Research:The Role of Images for Knowledge Understanding

From Meta, a Wikimedia project coordination wiki
12:04, 20 March 2020 (UTC)
Katharina Reinecke
Duration:  2020-April – 2021-
This page documents a completed research project.

In this project, we study the importance of images in knowledge understanding through Wikipedia. With a set of large-scale user studies, we will quantify and qualify how readers around the world rely on images when navigating knowledge in Wikipedia. The final goal of this project is to generate insights regarding how much readers use images (intentionally or unintentionally) for learning when reading Wikipedia, and to analyze the layouts and the types of images which are more useful for knowledge understanding in Wikipedia, across different article topics.


Wikimedia Research’s Knowledge Gaps white paper underlines the need for methods to quantify the global usage of multimedia content in Wikimedia spaces. As part of this strategic direction, we want to conduct research on the role of images in knowledge understanding and learning through Wikipedia. Understanding these aspects is crucial to enable future work in the area of machine learning for image search and classification. While both the Wikimedia Research team and the WMF organization are planning to deploy techniques to improve discoverability of images and pictorial representations of articles, we actually do not know the extent to which readers use images when navigating the site, and the role visual content plays in free knowledge diffusion around the world.

Research Questions[edit]

  • Do images help readers learn or understand better what they are reading?
  • Which images are more/less useful for this task, and where do they appear in the text?


To answer these research questions, we will design a large-scale user study.

Task. In this study, participants are be asked to read a Wikipedia article, and then answer a set multiple-choice questions about its content. After each article, an “accuracy” score reflecting how much the participant understood the article is calculated based on the answers provided to the multiple-choice questions.

Materials. We created a dataset of 470 reading comprehension questions that test the following aspects:

  1. Image Recognition Questions – to test how readers learn to distinguish a new image of a target concept (e.g., is this a Tiger lily ).
  2. Visual Knowledge Questions – to test how readers learn visual properties of the concept (e.g., what color are Tiger lily).
  3. General Knowledge Questions – to test if the reader can learn general knowledge about the concept (e.g., where are Tiger lily found).

Interventions. Articles are artificially manipulated to add/remove images, and the effect of such interventions on the accuracy score is be recorded. Articles from different topics are used.

Platform. We ran the study on the Lab in the Wild platform. "Lab in the wild" seems like an ideal setting to test tasks on understanding/learning with images in Wikipedia for the following reasons: (1) It has an audience of diverse people speaking many different languages and coming from ~40 countries, and allows localization and translation to multiple languages; (2) Its experiments are "gamified" by nature: contributors are not paid, what they get as a reward is a feedback regarding a skill, and how they compare to others; (3) It is open (people don't have to sign up and register).

Policy, Ethics and Human Subjects Research[edit]

An umbrella IRB approval is available for LabintheWild studies that are of similar nature, collect similar demographics, and carry minimal risk to participants.
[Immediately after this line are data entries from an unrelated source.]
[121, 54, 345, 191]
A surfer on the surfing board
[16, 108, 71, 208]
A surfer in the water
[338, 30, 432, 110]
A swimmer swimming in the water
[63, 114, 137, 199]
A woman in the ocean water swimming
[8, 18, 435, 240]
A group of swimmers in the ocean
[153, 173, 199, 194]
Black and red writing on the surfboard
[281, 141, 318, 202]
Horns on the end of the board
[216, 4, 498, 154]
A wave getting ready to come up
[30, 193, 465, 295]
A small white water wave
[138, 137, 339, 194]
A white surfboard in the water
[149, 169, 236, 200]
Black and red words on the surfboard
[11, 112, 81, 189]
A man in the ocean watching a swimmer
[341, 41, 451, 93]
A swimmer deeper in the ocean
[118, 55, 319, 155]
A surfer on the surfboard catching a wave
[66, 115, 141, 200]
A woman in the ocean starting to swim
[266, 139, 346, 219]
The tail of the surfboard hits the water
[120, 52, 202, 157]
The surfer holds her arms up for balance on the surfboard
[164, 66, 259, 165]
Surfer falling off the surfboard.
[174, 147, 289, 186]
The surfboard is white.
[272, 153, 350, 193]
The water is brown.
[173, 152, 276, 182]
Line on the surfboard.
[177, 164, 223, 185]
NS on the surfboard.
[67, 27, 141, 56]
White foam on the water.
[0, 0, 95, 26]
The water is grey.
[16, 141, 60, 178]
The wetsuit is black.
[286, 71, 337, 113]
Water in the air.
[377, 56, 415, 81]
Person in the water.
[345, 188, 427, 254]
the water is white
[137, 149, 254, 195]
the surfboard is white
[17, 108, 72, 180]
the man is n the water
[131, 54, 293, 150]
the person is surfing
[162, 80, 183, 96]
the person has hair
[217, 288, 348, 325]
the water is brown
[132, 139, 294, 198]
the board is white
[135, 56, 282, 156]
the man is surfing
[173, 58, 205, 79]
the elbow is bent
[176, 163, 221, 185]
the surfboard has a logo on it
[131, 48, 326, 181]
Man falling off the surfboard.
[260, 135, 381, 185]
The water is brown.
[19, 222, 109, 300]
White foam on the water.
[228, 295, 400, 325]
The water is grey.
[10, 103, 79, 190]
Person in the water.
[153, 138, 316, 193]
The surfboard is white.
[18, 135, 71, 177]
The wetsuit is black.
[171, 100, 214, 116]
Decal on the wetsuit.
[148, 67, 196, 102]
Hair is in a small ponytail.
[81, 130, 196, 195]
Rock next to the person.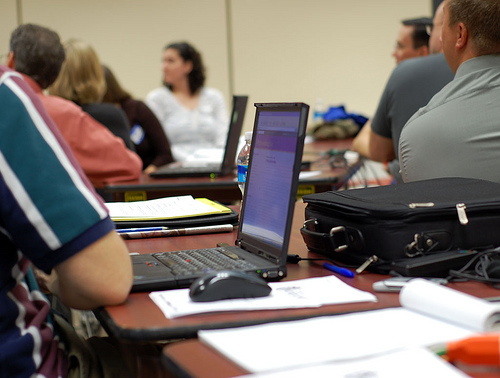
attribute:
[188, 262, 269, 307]
mouse — black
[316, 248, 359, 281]
pen — blue, ink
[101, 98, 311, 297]
computer — laptop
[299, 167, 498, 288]
bag — black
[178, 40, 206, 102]
hair — brown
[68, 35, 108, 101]
hair — blonde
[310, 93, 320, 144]
bottle — plastic, water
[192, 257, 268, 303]
mouse — black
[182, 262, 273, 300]
mouse — black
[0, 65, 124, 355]
shirt — striped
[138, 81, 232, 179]
shirt — white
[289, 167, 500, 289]
travel case — black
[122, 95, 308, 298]
laptop — on, black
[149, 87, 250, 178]
shirt — white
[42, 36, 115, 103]
hair — short, blonde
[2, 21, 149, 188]
man — gray haired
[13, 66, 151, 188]
shirt — red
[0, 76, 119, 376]
shirt — striped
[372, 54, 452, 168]
shirt — gray, tight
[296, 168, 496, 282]
briefcase — black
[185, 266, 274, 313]
mouse — black, gray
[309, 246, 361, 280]
marker — blue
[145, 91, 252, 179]
laptop — black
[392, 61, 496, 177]
shirt — grey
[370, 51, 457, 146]
shirt — grey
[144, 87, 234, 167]
shirt — white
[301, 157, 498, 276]
case — black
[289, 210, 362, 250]
handle — black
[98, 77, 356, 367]
laptop — black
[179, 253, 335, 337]
mouse — black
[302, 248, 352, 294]
pen — blue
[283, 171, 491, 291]
bag — black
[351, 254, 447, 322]
phone — silver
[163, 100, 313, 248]
laptop — on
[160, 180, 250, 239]
paper — yellow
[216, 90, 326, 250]
screen — on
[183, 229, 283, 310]
mouse — wireless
For this study, we will have to get approval for the informed consent form that participants see at the start of the study as a modification to the umbrella IRB.


Using data collected from the large-scale user study we have been able to identify unique factors that contribute to participant accuracy for specific question types. During the study participants were asked image recognition, visual knowledge, and general knowledge questions of the article content that they saw. With each article we randomly chose for them to see the respective Wikipedia article infographic image. Using R libraries we have ran mixed-effect models for each question type.
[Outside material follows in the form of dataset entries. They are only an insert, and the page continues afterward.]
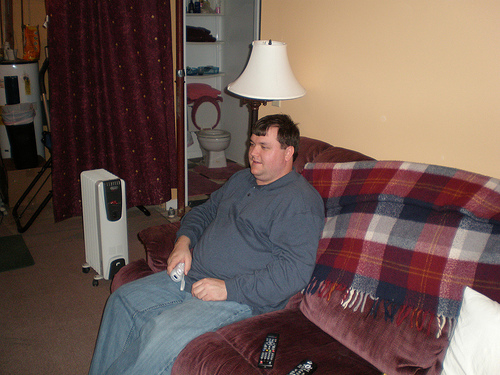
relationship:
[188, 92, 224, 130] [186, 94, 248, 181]
cover on toilet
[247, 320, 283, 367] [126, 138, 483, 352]
controller on couch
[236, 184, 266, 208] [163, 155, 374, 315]
button on shirt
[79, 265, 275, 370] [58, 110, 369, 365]
jeans on man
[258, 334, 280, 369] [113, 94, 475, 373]
controller on sofa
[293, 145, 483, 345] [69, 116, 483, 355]
blanket on sofa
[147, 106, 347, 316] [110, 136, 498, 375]
man sitting couch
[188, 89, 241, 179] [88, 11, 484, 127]
toilet in background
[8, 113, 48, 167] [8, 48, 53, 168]
can near heater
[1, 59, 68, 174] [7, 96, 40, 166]
heater behind can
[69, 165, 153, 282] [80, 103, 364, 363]
object near man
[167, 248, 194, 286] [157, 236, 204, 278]
wiimote in hand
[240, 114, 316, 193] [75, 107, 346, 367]
head of person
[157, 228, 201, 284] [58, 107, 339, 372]
hand of person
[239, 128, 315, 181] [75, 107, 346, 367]
face of person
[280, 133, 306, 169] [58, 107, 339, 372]
ear of person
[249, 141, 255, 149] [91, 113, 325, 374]
eye of man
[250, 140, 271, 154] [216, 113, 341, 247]
eye of a person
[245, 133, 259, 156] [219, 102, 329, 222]
eye of a person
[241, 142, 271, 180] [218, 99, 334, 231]
nose of a person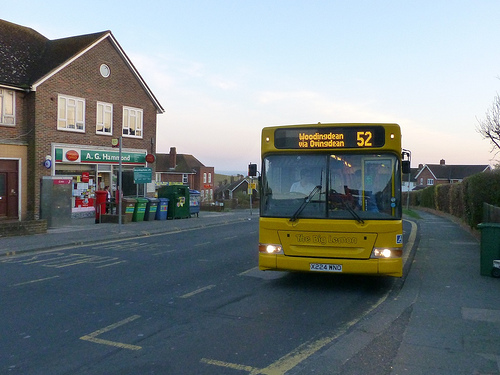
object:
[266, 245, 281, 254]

  • Images do not help with general knowledge questions. For this type of questions, how long participants took on viewing the article before answering questions along with their demographic information of education level and English proficiency made a significant impact on their accuracy. Upon manual inspection, we found that images help retaining some forms general knowledge, especially when the questions were about artistic styles or epochs of paintings or monuments.
  • Surprisingly, images normally did not help with visual knowledge questions. For these questions, booth article time and English proficiency had a significant impact. In our follow-up analysis, we found that, when images are consistent with their visual knowledge questions, answers are significantly more accurate than when images that are inconsistent with the question.
  • As expected, images made a significant difference for image recognition questions. For these types of questions, time and article time also came out to be significant.

Besides identifying what variables have an impact on participants' ability to retain certain article knowledge we were also able to contribute by creating the dataset of articles and questions used in this study.

On Phabricator[edit]

Follow this task.

Future Work and Research questions[edit]

  • For which kinds of tasks/articles are images more useful?
  • What type of images or visualizations [infographic, flowchart, picture, 3D images, moving images, graphs, etc] are useful in this context,i.e., the tasks/articles/field?
  • And are images more/less useful for different demographics?
  • What tasks or objectives do images and visualizations perform or achieve in the process of information dissemination, attention and depth of knowledge gained and total user/readers' experience?